Today’s announcement by IBM (NYSE: IBM) of a major breakthrough in chip design -- called ’airgap’ -- bookends a decade of innovation from IBM Labs that have transformed the IT industry with new materials and design architectures to build smaller, more powerful and energy efficient chips.

IBM’s pioneering work to move the industry from aluminum to copper wiring, unveiled in 1997, gave the industry an immediate 35 percent reduction in electron flow resistance and a 15 percent boost in chip performance.

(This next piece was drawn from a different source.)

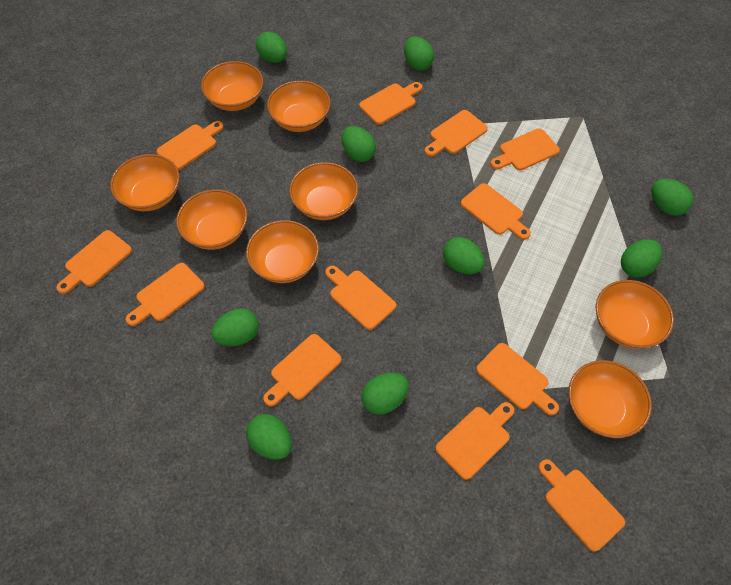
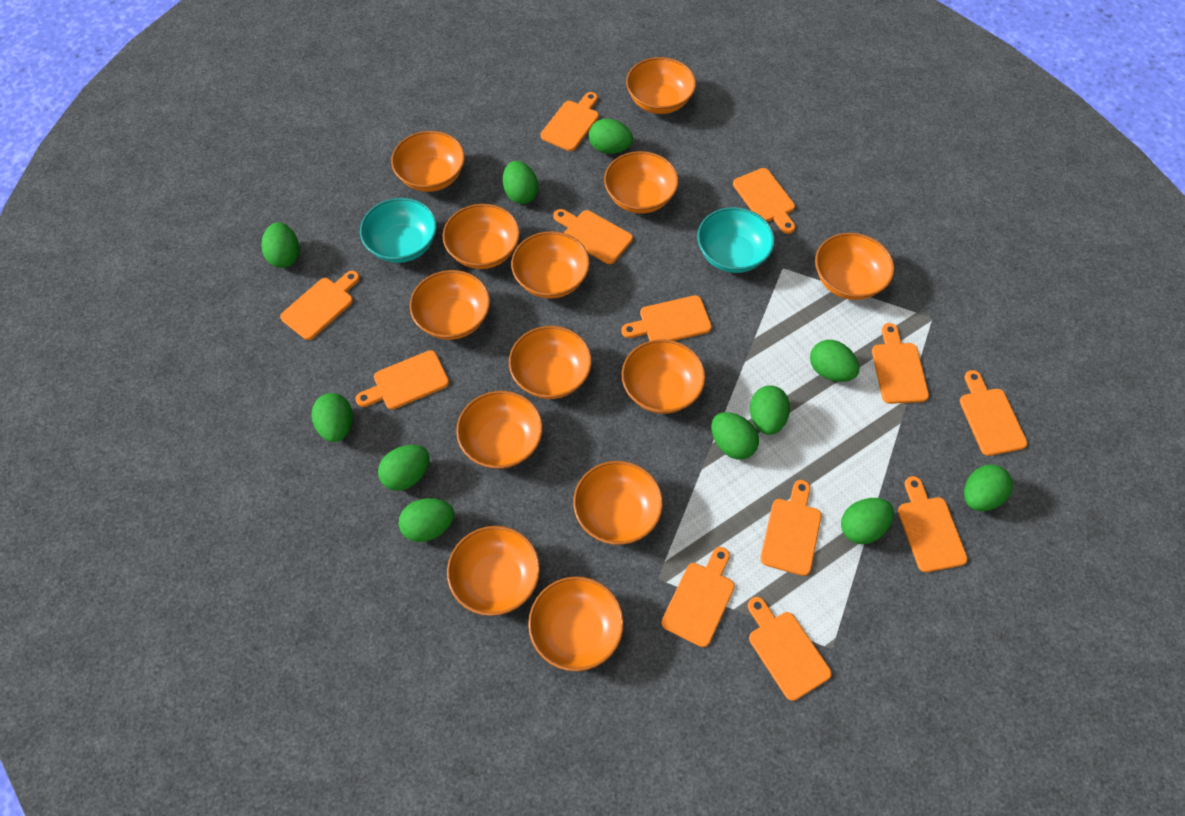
green egg: [211,308,259,346] [246,414,292,460] [256,32,287,63] [341,126,376,162] [361,373,409,415] [404,36,434,71] [443,237,485,274] [621,239,662,278] [651,179,693,216] = 9 -> [262,222,300,268] [312,393,353,442] [378,445,430,491] [399,498,454,542] [503,161,538,204] [589,119,633,154] [711,412,759,460] [750,385,790,435] [810,340,859,382] [841,498,894,544] [964,465,1013,511] = 11
orange bowl: [110,154,180,211] [176,190,247,250] [201,61,263,111] [246,220,319,283] [267,81,330,132] [289,162,358,220] [568,360,652,438] [596,280,674,349] = 8 -> [391,131,465,192] [409,270,490,340] [443,204,520,269] [447,526,540,616] [456,391,543,469] [509,326,592,399] [511,231,590,298] [528,576,624,671] [573,461,663,545] [604,151,679,214] [622,339,705,414] [626,57,696,114] [815,233,894,300] = 13
turquoise bowl: none = 0 -> [360,198,437,263] [697,207,775,273] = 2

Since then, IBM scientists have continued to drive performance improvements to continue the path of Moore’s Law. Ten of IBM’s biggest chip breakthroughs chosen from the dozens of innovations coming from IBM’s labs in the past ten years include:

Copper (September 1997) - Replacing aluminum wiring in chips had been thought by most to be impossible, for a number of technical reasons. An IBM team overcame those technical problems, bringing copper wires into production quickly, giving an immediate boost to chip performance. IBM’s pioneering techniques are now the industry standard.
SOI (August 1998) - Silicon on Insulator technology reduces power consumption and increases performance by helping insulate the millions of transistors on modern chips. The industry had been working on this technology for 15 years before IBM made it happen.
Strained Silicon (June 2001) -- This technology stretches the material inside chips, decreasing the resistance and speeding the flow of electrons through transistors to increase performance and decrease power consumption.
Dual-Core Microprocessors (October 2001) - POWER4, the world’s first dual-core microprocessor, was announced as part of Regatta, a System p server and the world’s most powerful. More than two years would pass -- an eternity in the technology business -- before our first competitors brought a dual-core chip to market.
Immersion Lithography (December 2004) - IBM announces it is the first company in the world to use this new manufacturing technology – a method to build chips with ever smaller features -- to produce commercial microprocessors.
Frozen SiGe Chip (June 2006) – In the 1990s, IBM first uses Silicon Germanium to replace more expensive and exotic materials, leading to smaller, faster and lower cost chips, and pushing IBM into the business of selling chips to companies for wireless products, such as mobile phones and routers. Last year, IBM pushed the limits of its SiGe technology again when it teamed with Georgia Tech -- with support from NASA -- to demonstrate the first silicon-based chip capable of operating at frequencies above 500GHz, by “freezing” the chip to near absolute zero.
High-k (January 2007) - IBM announces a solution to one of the industry’s most vexing problems -- transistors that leak current. By using new materials IBM will create chips with “high-k metal gates” that will enable products with better performance that are both smaller and more power efficient.
eDRAM (February 2007) - By replacing SRAM with an innovative new type of speedy DRAM on a microprocessor chip, IBM will be able to more than triple the amount of embedded memory and boost performance significantly.
3-D Chip Stacking (April 2007) - IBM announces the creation of three-dimensional chips using “through-silicon vias,” allowing semiconductors to be stacked vertically instead of being placed near each other horizontally. This cuts the length of critical circuit pathways by up to 1,000 times.
Airgap (May 2007) - Using a “self assembly” nanotechnology IBM has created a vacuum between the miles of wire inside a Power Architecture microprocessor reducing unwanted capacitance and improving both performance and power efficiency.